City of Atlanta, French Consul and Georgia Tech Launch France-Atlanta 2011
Thank you Consul General Le Deunff and thank you Mayor Reed. Georgia Tech is honored to co-host France-Atlanta again this year, building on the success of last year’s celebration that, as Mayor Reed and Consul General Le Deunff noted, attracted more than 3,500 participants to events throughout the city.
Like the city of Atlanta, Georgia Tech maintains a global focus. Expanding our global footprint and influence to ensure that we are graduating good global citizens is one of five main goals in Georgia Tech’s new 25-year strategic plan, Designing the Future. More than 40 percent of all Georgia Tech students have an international work, study or research experience before graduation, which uniquely prepares them for leadership and innovation in their careers and their communities.

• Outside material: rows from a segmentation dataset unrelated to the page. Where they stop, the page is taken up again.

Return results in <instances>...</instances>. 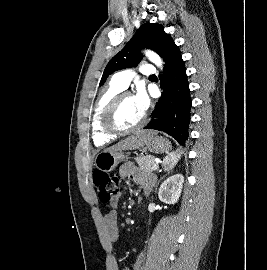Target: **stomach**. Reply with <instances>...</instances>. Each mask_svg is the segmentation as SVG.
Here are the masks:
<instances>
[{"instance_id": "0dacf381", "label": "stomach", "mask_w": 267, "mask_h": 270, "mask_svg": "<svg viewBox=\"0 0 267 270\" xmlns=\"http://www.w3.org/2000/svg\"><path fill=\"white\" fill-rule=\"evenodd\" d=\"M171 149V143L161 136L155 134L150 136L145 143L144 150L155 154L168 152ZM127 159L126 154L122 151H102L95 157L94 165L103 172L114 170L121 162Z\"/></svg>"}]
</instances>
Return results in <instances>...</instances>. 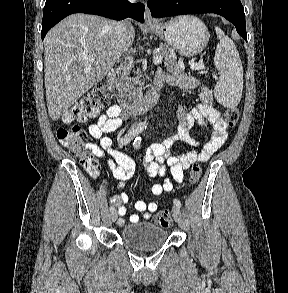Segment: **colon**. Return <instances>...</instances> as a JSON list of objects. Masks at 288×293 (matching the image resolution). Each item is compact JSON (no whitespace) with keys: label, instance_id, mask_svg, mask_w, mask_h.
Here are the masks:
<instances>
[{"label":"colon","instance_id":"colon-1","mask_svg":"<svg viewBox=\"0 0 288 293\" xmlns=\"http://www.w3.org/2000/svg\"><path fill=\"white\" fill-rule=\"evenodd\" d=\"M108 99L109 95L103 84L94 86L63 113L61 120L66 126H61L56 131L58 141L80 161L82 167L92 176L98 174L99 162L88 143L86 131L78 123L96 115L108 102ZM239 118L240 112L236 107L228 108L224 112V120L230 127L235 126ZM201 175V167L193 165L189 175L190 183H198ZM155 223L168 227L171 224L170 211L166 209L159 211L155 216Z\"/></svg>","mask_w":288,"mask_h":293}]
</instances>
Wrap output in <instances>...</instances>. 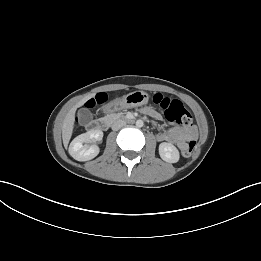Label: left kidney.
<instances>
[{"instance_id": "obj_1", "label": "left kidney", "mask_w": 261, "mask_h": 261, "mask_svg": "<svg viewBox=\"0 0 261 261\" xmlns=\"http://www.w3.org/2000/svg\"><path fill=\"white\" fill-rule=\"evenodd\" d=\"M160 157L169 163H176L179 160V151L171 143L163 142L159 145Z\"/></svg>"}]
</instances>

A key component of Georgia Tech’s presence around the world includes a strategic alliance with France through our Georgia Tech Lorraine campus. Over the past 21 years, almost 3,000 students have participated in the Georgia Tech Lorraine program. Each year, the Georgia Tech Lorraine campus welcomes more than 300 students from Georgia Tech in Atlanta, and France sends 100 of their best students to pursue a master’s degree from Georgia Tech in Atlanta.
In fact, tomorrow (Oct. 20), the U.S. ambassador to France, his Excellency Charles Rivkin, will be in Metz and visiting Georgia Tech Lorraine, and addressing our students there.
Students at Georgia Tech Lorraine come away from the experience with much more than just classroom knowledge. They are immersed in the culture of another country, expanding their worldview and becoming globally engaged.
France-Atlanta provides a unique opportunity for not just students, but anyone interested to explore the great country of France through cultural and humanitarian events, business workshops and scientific symposiums.
Many of the challenges we face today are global in nature, impacting all of humanity—things like energy, sustainability, water utilization and resources, and healthcare. There is no end to the possibilities before us when we work together for solutions. For example, Mayor Reed will share his view on sustainable development in the city of Atlanta as part of the “Green City of the Future” workshop held at the Metro Atlanta Chamber on October 26. Both French and American decision makers and business representatives will present “green” city initiatives.
France-Atlanta 2011 will include a symposium on “Georgia Tech Lorraine: Enabling US-French Cooperation in Research and Design and in Higher Education.”
We have planned a symposium on graphene, a new material that has the potential to revolutionize electronics, and an area where Georgia Tech is a research leader. Leading French and American scientists in the field will share ideas to foster new collaborations between U.S. and French research institutions.
The great technological challenges of today will be solved by teams of experts around the world; the partnership between Georgia Tech and France is a living example of a highly successful, mutually beneficial cooperation across borders.
Georgia Tech is very grateful to the Ambassador of France the U.S., His Excellency Mr. Francois Delattre, Consul General Le Deunff, Georgia Governor Nathan Deal, and Atlanta Mayor Reed for helping to bring "France-Atlanta 2011: Together Towards Innovation" to the people of Atlanta and the region.